I’ll have to investigate further when I get a chance; this was a very unexpected result since I’ve got plenty of machines in trio sets, where C and B both pull from A, and have not seen any issues there. So I’m not sure what’s different now, whether this is a regression since older versions, or whether this is an edge case that only crops up with VERY rapid invocations.
edit: it looks like this is a bug that crops up when not using --quiet
; when I specify --quiet
I get the expected result:
root@elden:/# zfs list -r rpool/demo
NAME USED AVAIL REFER MOUNTPOINT
rpool/demo 1.00G 1.11T 96K /demo
rpool/demo/0 1.00G 1.11T 1.00G /demo/0
We have a dataset with 1GiB of data in it, which we will replicate using four parallel syncoid processes to four separate targets.

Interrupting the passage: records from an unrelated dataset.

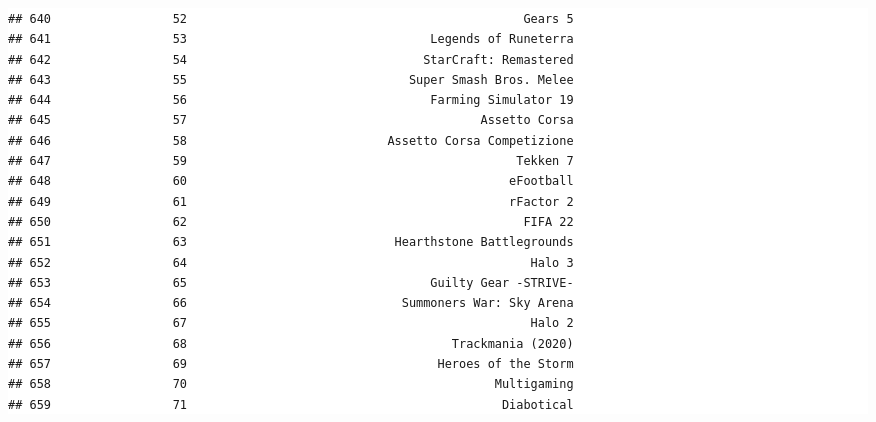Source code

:     ## 640                 52                                               Gears 5
    ## 641                 53                                  Legends of Runeterra
    ## 642                 54                                 StarCraft: Remastered
    ## 643                 55                               Super Smash Bros. Melee
    ## 644                 56                                  Farming Simulator 19
    ## 645                 57                                         Assetto Corsa
    ## 646                 58                            Assetto Corsa Competizione
    ## 647                 59                                              Tekken 7
    ## 648                 60                                             eFootball
    ## 649                 61                                             rFactor 2
    ## 650                 62                                               FIFA 22
    ## 651                 63                             Hearthstone Battlegrounds
    ## 652                 64                                                Halo 3
    ## 653                 65                                  Guilty Gear -STRIVE-
    ## 654                 66                              Summoners War: Sky Arena
    ## 655                 67                                                Halo 2
    ## 656                 68                                     Trackmania (2020)
    ## 657                 69                                   Heroes of the Storm
    ## 658                 70                                           Multigaming
    ## 659                 71                                            Diabotical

root@elden:/# for i in {1..4} ; do
syncoid --no-sync-snap --quiet rpool/demo/0 rpool/demo/$i &
done
[15] 897559
[16] 897560
[17] 897561
[18] 897562
[11] Done syncoid --no-sync-snap --quiet rpool/demo/0 rpool/demo/$i
[12] Done syncoid --no-sync-snap --quiet rpool/demo/0 rpool/demo/$i
[13] Done syncoid --no-sync-snap --quiet rpool/demo/0 rpool/demo/$i
[14] Done syncoid --no-sync-snap --quiet rpool/demo/0 rpool/demo/$i
We used a simple for loop to do our four parallel syncoid
runs… but crucially, this time we used --quiet
in our argument list.
root@elden:/# zfs list -r rpool/demo
NAME USED AVAIL REFER MOUNTPOINT
rpool/demo 5.00G 1.10T 96K /demo
rpool/demo/0 1.00G 1.10T 1.00G /demo/0
rpool/demo/1 1.00G 1.10T 1.00G /demo/1
rpool/demo/2 1.00G 1.10T 1.00G /demo/2
rpool/demo/3 1.00G 1.10T 1.00G /demo/3
rpool/demo/4 1.00G 1.10T 1.00G /demo/4
And we can see that our four parallel processes worked properly. I don’t know what bug we’re encountering during the print output phase, but in the meantime, this should help you work around it. If you can confirm that this works for you, would you mind opening up a bug report outlining what you’re encountering over at Github? Thanks!